Dans un courrier adressé à Olivier Faure, Vallaud a exprimé son mécontentement concernant une "collégialité bâclée" et une "brutalisation du fonctionnement" des instances du parti. Son mandataire, le sénateur Alexandre Ouizille, n’a pas hésité à qualifier cette situation d’"isolement et d'enlisement" de laformation politique.
Ce départ est particulièrement significatif, car il entraîne avec lui l’ensemble du courant de Boris Vallaud, représentant 24 membres, dont 21 secrétaires nationaux. Cette rupture fait écho aux tensions internes autour de la question cruciale de la primaire de la gauche, que soutient Olivier Faure, mais que Vallaud refuse catégoriquement.
Les relations entre les deux hommes se sont visiblement détériorées, particulièrement en ce qui concerne la préparation des élections présidentielles de 2027. Alors qu'Olivier Faure prône une stratégie d'alliance avec les écologistes et la mise en place d'une primaire, Vallaud clame la nécessité pour le PS de désigner rapidement son "chef de file", sans s'appuyer sur un processus de primaire, selon les déclarations recueillies par le journal Le Monde.
Cette scission marque une nouvelle étape dans les luttes de pouvoir au sein du Parti socialiste, laissant présager un futur incertain.
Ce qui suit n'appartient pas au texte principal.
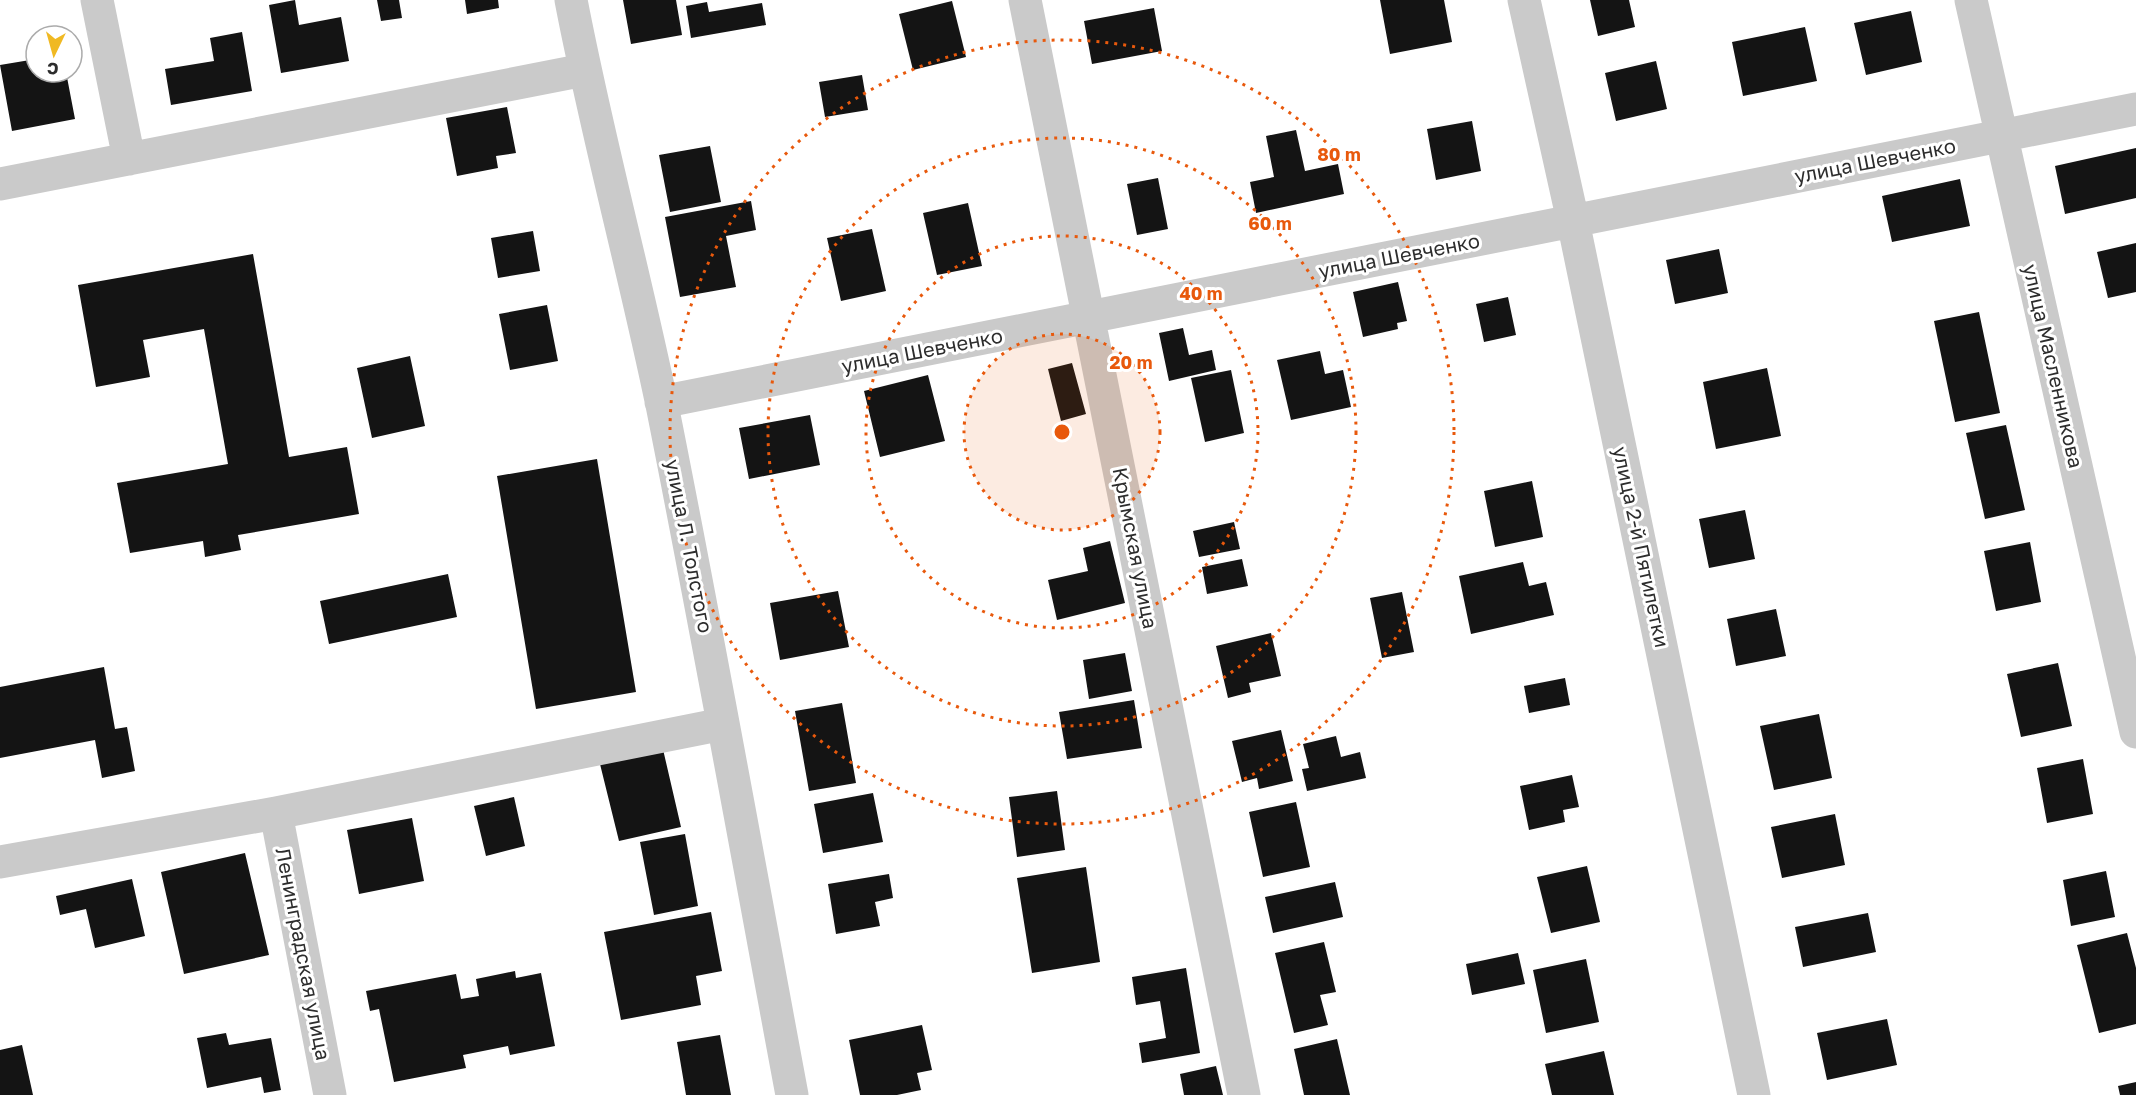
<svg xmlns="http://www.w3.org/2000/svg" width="2136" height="1095" font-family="'Golos Text',sans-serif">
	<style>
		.building { fill: #141414 }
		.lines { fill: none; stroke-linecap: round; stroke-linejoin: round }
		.street { stroke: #cacaca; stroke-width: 33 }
		.ring { fill: none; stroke: #e8590c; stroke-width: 3; stroke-dasharray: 3 6 }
		.labels { text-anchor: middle; stroke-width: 6; stroke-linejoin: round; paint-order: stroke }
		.street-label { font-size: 20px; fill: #2d2d2d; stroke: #fff }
		.centre { fill: #e8590c; stroke: #fff; stroke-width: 3 }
		.ring-label { font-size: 18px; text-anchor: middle; font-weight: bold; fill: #e8590c; stroke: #fff; stroke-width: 6; stroke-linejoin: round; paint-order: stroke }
	</style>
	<rect width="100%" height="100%" fill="#fff"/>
	<path class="building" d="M295,0l4,25 42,-8 8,44 -68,12 -12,-68z
		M377,0h22l3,18 -21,3z
		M465,0h33l1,8 -32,6z
		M623,0h53l6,35 -51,9z
		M1380,0h64l8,42 -62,12z
		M1590,0h39l6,27 -37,9z
		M952,1l14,56 -53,13 -14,-56z
		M707,2l2,10 53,-9 4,22 -75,13 -5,-32z
		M1154,8l8,43 -70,13 -8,-43z
		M1911,11l11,51 -56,13 -12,-52z
		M1805,27l12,54 -74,15 -11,-54z
		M242,32l10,59 -81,14 -6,-36 49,-8 -4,-23z
		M36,59v13h30l9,47 -63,12 -12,-66z
		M1656,61l11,48 -51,12 -11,-48z
		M862,75l6,35 -43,7 -6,-35z
		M507,107l9,46 -20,3 2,12 -41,8 -11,-58z
		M1472,121l9,50 -45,9 -9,-51z
		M1296,130l9,41 33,-7 6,30 -88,19 -6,-31 24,-5 -8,-41z
		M710,146l11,56 -51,10 -11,-57z
		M2136,148v50l-71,16 -10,-48z
		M1158,178l10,51 -31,6 -10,-51z
		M1960,179l10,47 -78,16 -10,-46z
		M751,201l5,29 -30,6 10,51 -56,10 -15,-80z
		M968,203l14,63 -45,9 -14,-62z
		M872,229l14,62 -45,10 -14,-63z
		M533,231l7,40 -42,7 -7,-40z
		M2136,243v49l-28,6 -11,-46z
		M1719,249l9,44 -53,11 -9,-44z
		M253,254l36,203 58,-10 12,67 -121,21 3,15 -36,7 -2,-16 -73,12 -13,-70 111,-19 -24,-135 -61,11 7,37 -54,10 -18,-102z
		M1398,282l9,39 -10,2 1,6 -35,8 -10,-45z
		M1508,297l8,38 -32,7 -8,-38z
		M547,305l11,56 -48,9 -11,-56z
		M1979,312l21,101 -45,9 -21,-101z
		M1183,328l6,27 23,-5 4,20 -47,11 -10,-48z
		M1320,351l5,23 18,-4 8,37 -60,13 -14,-60z
		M410,356l15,70 -53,12 -15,-70z
		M1072,363l14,51 -25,7 -13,-52z
		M1767,368l14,68 -65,13 -13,-67z
		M1231,370l13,63 -39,9 -14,-64z
		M928,375l17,66 -65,16 -16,-66z
		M810,415l10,50 -71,14 -10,-51z
		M2006,425l19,85 -40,9 -19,-86z
		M597,459l39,233 -100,17 -39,-233z
		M1532,481l11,56 -48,10 -11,-56z
		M1745,510l10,49 -46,9 -10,-49z
		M1234,522l6,27 -41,8 -6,-26z
		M1110,541l15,62 -68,17 -9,-40 40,-9 -5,-23z
		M2030,542l11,60 -45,9 -12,-60z
		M1242,559l6,27 -41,8 -5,-27z
		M1523,562l6,24 17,-4 8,33 -83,19 -12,-58z
		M448,574l9,43 -128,27 -9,-43z
		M838,591l11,56 -69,13 -10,-57z
		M1402,592l12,60 -32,6 -12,-60z
		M1776,609l10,47 -50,10 -9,-47z
		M1271,633l10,43 -32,7 2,9 -23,6 -12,-52z
		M1125,653l7,38 -43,8 -6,-39z
		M2058,663l14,63 -51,11 -14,-63z
		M104,667l11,62 12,-2 8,44 -33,7 -7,-38 -95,18v-71z
		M1565,678l5,27 -41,8 -5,-27z
		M1134,700l8,48 -75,11 -8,-47z
		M842,703l14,80 -47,8 -14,-80z
		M1819,714l13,64 -58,12 -14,-64z
		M1281,730l12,51 -34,8 -2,-11 -15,4 -10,-41z
		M1336,736l5,21 19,-5 6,26 -59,13 -5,-22 7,-1 -6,-24z
		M662,745l19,82 -62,14 -20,-81z
		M2083,759l10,55 -46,9 -10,-55z
		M1572,775l7,32 -16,3 2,12 -36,8 -9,-44z
		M1057,791l8,59 -48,7 -8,-60z
		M873,793l10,49 -60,11 -9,-49z
		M514,797l11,49 -39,10 -12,-50z
		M1296,802l14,65 -47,10 -14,-65z
		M1835,814l10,51 -63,13 -11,-51z
		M412,818l12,63 -65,13 -12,-64z
		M685,834l13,72 -44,9 -14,-73z
		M245,853l24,102 -85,19 -23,-102z
		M1587,866l13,56 -49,11 -14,-56z
		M1086,867l14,95 -68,11 -15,-95z
		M2106,871l9,46 -44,9 -8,-46z
		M889,874l4,24 -18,4 5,24 -44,8 -8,-50z
		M132,879l13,57 -50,12 -9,-39 -26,6 -4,-19z
		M1335,882l8,35 -70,16 -8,-36z
		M711,912l11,59 -26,5 5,29 -80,15 -17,-88z
		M1868,913l8,39 -73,15 -8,-40z
		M2127,933l9,35v56l-37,9 -22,-88z
		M1324,942l12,50 -16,3 8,30 -34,8 -19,-80z
		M1518,953l7,31 -53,11 -6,-31z
		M1586,959l13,63 -53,11 -13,-63z
		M1186,968l14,85 -58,10 -3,-20 27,-5 -6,-37 -24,4 -4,-28z
		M515,971l1,7 25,-5 14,73 -45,9 -2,-9 -45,9 3,13 -72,14 -15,-73 -9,2 -4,-20 90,-17 5,25 18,-3 -3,-17z
		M1887,1019l10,46 -70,15 -10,-47z
		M922,1025l10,45 -15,3 4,17 -24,5h-37l-11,-55z
		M226,1033l3,12 42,-7 10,52 -17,3 -3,-16 -54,11 -10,-50z
		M720,1035l11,60h-45l-9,-53z
		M1337,1039l13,56h-46l-10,-46z
		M22,1045l11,50h-33v-45z
		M1604,1051l10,44h-62l-7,-31z
		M1216,1066l7,29h-39l-4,-21z
		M2136,1082v13h-16l-2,-9z"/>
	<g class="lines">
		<path class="street" d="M97,0l32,159
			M571,0c26,136 63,270 91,405 46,230 87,460 130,690
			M1025,0l219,1095
			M1524,0l49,221 181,874
			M1971,0l165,732
			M0,184l584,-114
			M661,402l1475,-293
			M276,813l54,282
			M0,862l276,-49 447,-89"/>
	</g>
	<circle cx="1062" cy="432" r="98" fill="#e8590c" fill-opacity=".12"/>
	<g class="ring">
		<circle cx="1062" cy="432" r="98"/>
		<circle cx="1062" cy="432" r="196"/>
		<circle cx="1062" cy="432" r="294"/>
		<circle cx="1062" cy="432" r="392"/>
	</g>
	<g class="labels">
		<g class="street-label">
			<text transform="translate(1875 161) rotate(-11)" y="7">улица Шевченко</text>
			<text transform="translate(1399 256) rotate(-11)" y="7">улица Шевченко</text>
			<text transform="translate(922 351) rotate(-11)" y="7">улица Шевченко</text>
			<text transform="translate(2053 366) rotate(77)" y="7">улица Масленникова</text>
			<text transform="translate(689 546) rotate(79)" y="7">улица Л. Толстого</text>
			<text transform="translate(1641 547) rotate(78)" y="7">улица 2-й Пятилетки</text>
			<text transform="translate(1135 548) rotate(79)" y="7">Крымская улица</text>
			<text transform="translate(303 954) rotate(79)" y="7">Ленинградская улица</text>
		</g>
	</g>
	<circle cx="1062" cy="432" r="9" class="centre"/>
	<g class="ring-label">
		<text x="1339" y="161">80 m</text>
		<text x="1270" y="230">60 m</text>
		<text x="1201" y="300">40 m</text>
		<text x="1131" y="369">20 m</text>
	</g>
	<g transform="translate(54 54) rotate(185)"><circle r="28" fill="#ffffff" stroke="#ababab" stroke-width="1.5"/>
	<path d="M0-4.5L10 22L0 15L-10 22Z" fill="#f0b923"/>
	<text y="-9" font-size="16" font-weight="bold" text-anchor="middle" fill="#2d2d2d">С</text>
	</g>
</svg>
Alors que le PS cherche à se réinventer après des résultats décevants aux élections récentes, des experts comme Thomas Guénolé soulignent que ce type de désaccord pourrait nuire à sa compétitivité future.
En conclusion, le retrait de Boris Vallaud met en exergue les fractures internes déjà palpables au sein du PS. Reste à voir comment ce développement influencera les alliances politiques et la stratégie du parti dans les années à venir.